═════ Records provided ═════

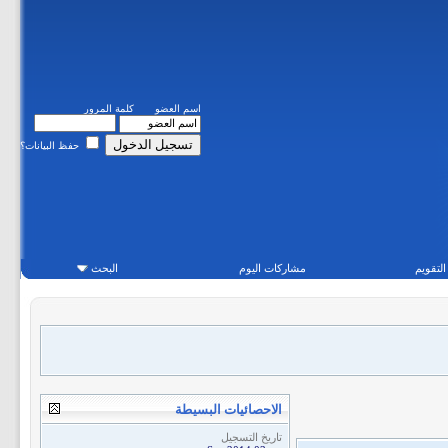
اسم العضو
كلمة المرور
حفظ البيانات؟
التقويم
مشاركات اليوم
البحث
الاحصائيات البسيطة
تاريخ التسجيل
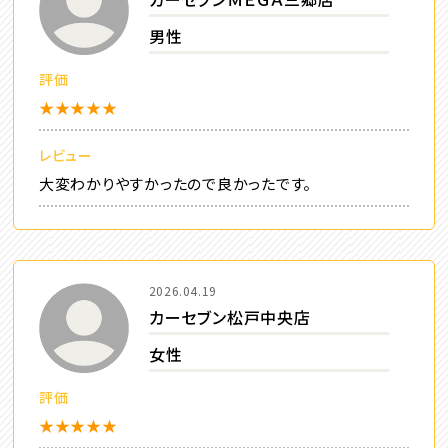
男性
評価
★★★★★
レビュー
大変わかりやすかったので良かったです。
2026.04.19
カーセブン松戸中央店
女性
評価
★★★★★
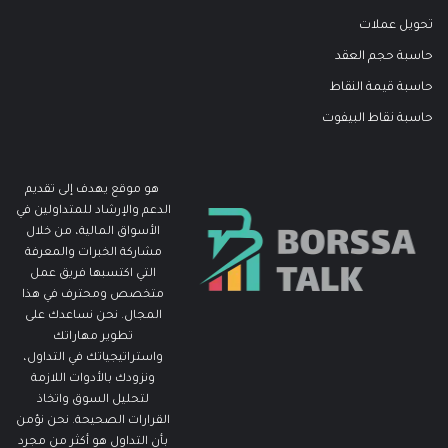
تحويل عملات
حاسبة حجم العقد
حاسبة قيمة النقاط
حاسبة نقاط البيفوت
هو موقع يهدف إلى تقديم
الدعم والإرشاد للمتداولين في
الأسواق المالية، من خلال
مشاركة الخبرات والمعرفة
التي اكتسبها فريق عمل
متخصص ومحترف في هذا
المجال. نحن نساعدك على
تطوير مهاراتك
واستراتيجياتك في التداول،
ونزودك بالأدوات اللازمة
لتحليل السوق واتخاذ
القرارات الصحيحة. نحن نؤمن
بأن التداول هو أكثر من مجرد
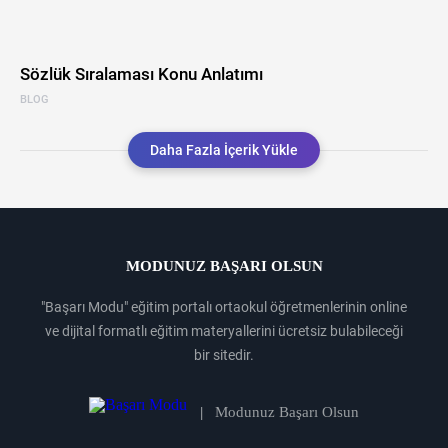
Sözlük Sıralaması Konu Anlatımı
BLOG
Daha Fazla İçerik Yükle
MODUNUZ BAŞARI OLSUN
"Başarı Modu" eğitim portalı ortaokul öğretmenlerinin online
ve dijital formatlı eğitim materyallerini ücretsiz bulabileceği
bir sitedir.
|
Modunuz Başarı Olsun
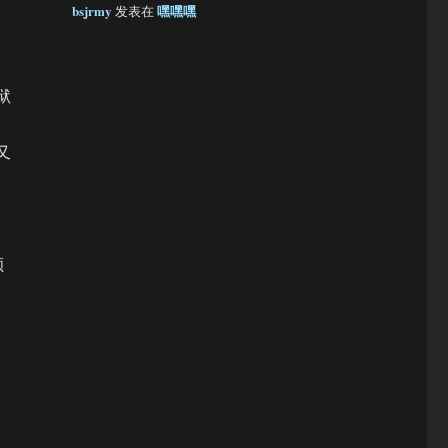
bsjrmy
嘿嘿嘿
发表在
狱
又
颜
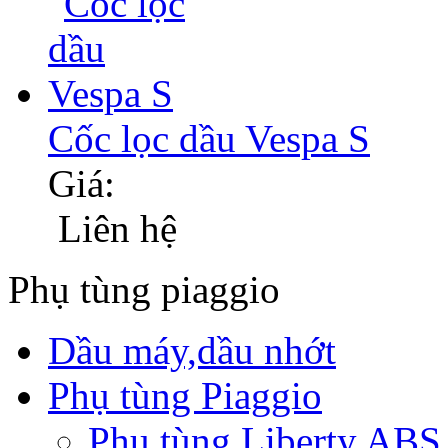
Cốc lọc dầu Vespa S
Giá:
Liên hệ
Phụ tùng piaggio
Dầu máy,dầu nhớt
Phụ tùng Piaggio
Phụ tùng Liberty ABS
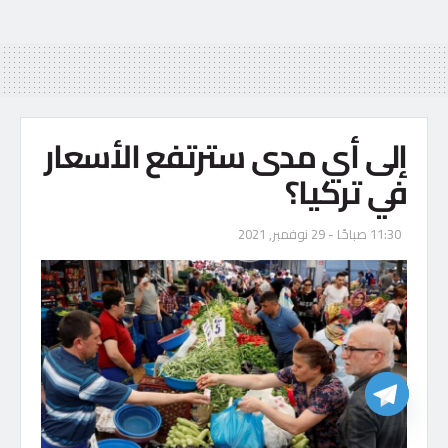
إلى أي مدى سترتفع الأسعار
في تركيا؟
11:30 صباحًا - 29 نوفمبر, 2021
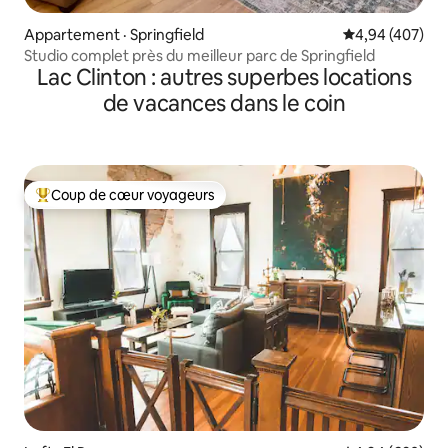
Appartement · Springfield
Note moyenne 
4,94 (407)
Studio complet près du meilleur parc de Springfield
Lac Clinton : autres superbes locations
de vacances dans le coin
Coup de cœur voyageurs
Coup de cœur voyageurs parmi les plus aimés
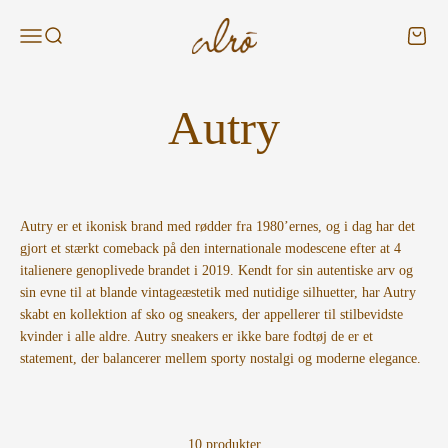
Spring til indhold
Alroshop - DK
Menu
Søg
Kurv
Autry er et ikonisk brand med rødder fra 1980’ernes, og i dag har det
gjort et stærkt comeback på den internationale modescene efter at 4
italienere genoplivede brandet i 2019. Kendt for sin autentiske arv og
sin evne til at blande vintageæstetik med nutidige silhuetter, har Autry
skabt en kollektion af sko og sneakers, der appellerer til stilbevidste
kvinder i alle aldre. Autry sneakers er ikke bare fodtøj de er et
statement, der balancerer mellem sporty nostalgi og moderne elegance.
10 produkter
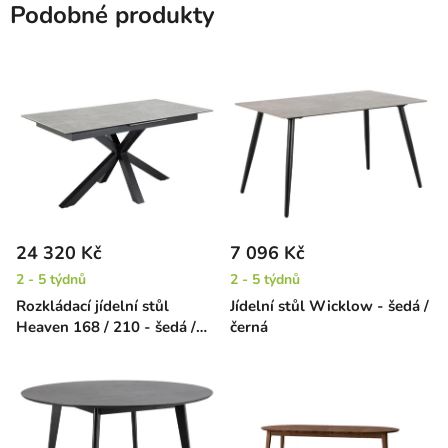
Podobné produkty
24 320 Kč
7 096 Kč
2 - 5 týdnů
2 - 5 týdnů
Rozkládací jídelní stůl
Jídelní stůl Wicklow - šedá /
Heaven 168 / 210 - šedá /
černá
černá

═════

Render the text read from all of the items above as a JSON list of strings, one string per line with blank lines left out. Leave the pictures out of the answer.

- [Output for this task]
[
  "اسم العضو",
  "كلمة المرور",
  "حفظ البيانات؟",
  "التقويم",
  "مشاركات اليوم",
  "البحث",
  "الاحصائيات البسيطة",
  "تاريخ التسجيل",
  "男性",
  "評価",
  "★★★★★",
  "レビュー",
  "大変わかりやすかったので良かったです。",
  "2026.04.19",
  "カーセブン松戸中央店",
  "女性",
  "評価",
  "★★★★★",
  "تحويل عملات",
  "حاسبة حجم العقد",
  "حاسبة قيمة النقاط",
  "حاسبة نقاط البيفوت",
  "هو موقع يهدف إلى تقديم",
  "الدعم والإرشاد للمتداولين في",
  "الأسواق المالية، من خلال",
  "مشاركة الخبرات والمعرفة",
  "التي اكتسبها فريق عمل",
  "متخصص ومحترف في هذا",
  "المجال. نحن نساعدك على",
  "تطوير مهاراتك",
  "واستراتيجياتك في التداول،",
  "ونزودك بالأدوات اللازمة",
  "لتحليل السوق واتخاذ",
  "القرارات الصحيحة. نحن نؤمن",
  "بأن التداول هو أكثر من مجرد",
  "Sözlük Sıralaması Konu Anlatımı",
  "BLOG",
  "Daha Fazla İçerik Yükle",
  "MODUNUZ BAŞARI OLSUN",
  "\"Başarı Modu\" eğitim portalı ortaokul öğretmenlerinin online",
  "ve dijital formatlı eğitim materyallerini ücretsiz bulabileceği",
  "bir sitedir.",
  "|",
  "Modunuz Başarı Olsun",
  "bsjrmy",
  "嘿嘿嘿",
  "发表在",
  "狱",
  "又",
  "颜",
  "Cốc lọc dầu Vespa S",
  "Giá:",
  "Liên hệ",
  "Phụ tùng piaggio",
  "Dầu máy,dầu nhớt",
  "Phụ tùng Piaggio",
  "Phụ tùng Liberty ABS",
  "إلى أي مدى سترتفع الأسعار",
  "في تركيا؟",
  "11:30 صباحًا - 29 نوفمبر, 2021",
  "Appartement · Springfield",
  "Note moyenne ",
  "4,94 (407)",
  "Studio complet près du meilleur parc de Springfield",
  "Lac Clinton : autres superbes locations",
  "de vacances dans le coin",
  "Coup de cœur voyageurs",
  "Coup de cœur voyageurs parmi les plus aimés",
  "Spring til indhold",
  "Alroshop - DK",
  "Menu",
  "Søg",
  "Kurv",
  "Autry er et ikonisk brand med rødder fra 1980’ernes, og i dag har det",
  "gjort et stærkt comeback på den internationale modescene efter at 4",
  "italienere genoplivede brandet i 2019. Kendt for sin autentiske arv og",
  "sin evne til at blande vintageæstetik med nutidige silhuetter, har Autry",
  "skabt en kollektion af sko og sneakers, der appellerer til stilbevidste",
  "kvinder i alle aldre. Autry sneakers er ikke bare fodtøj de er et",
  "statement, der balancerer mellem sporty nostalgi og moderne elegance.",
  "10 produkter",
  "Podobné produkty",
  "24 320 Kč",
  "7 096 Kč",
  "2 - 5 týdnů",
  "2 - 5 týdnů",
  "Rozkládací jídelní stůl",
  "Jídelní stůl Wicklow - šedá /",
  "Heaven 168 / 210 - šedá /",
  "černá",
  "černá"
]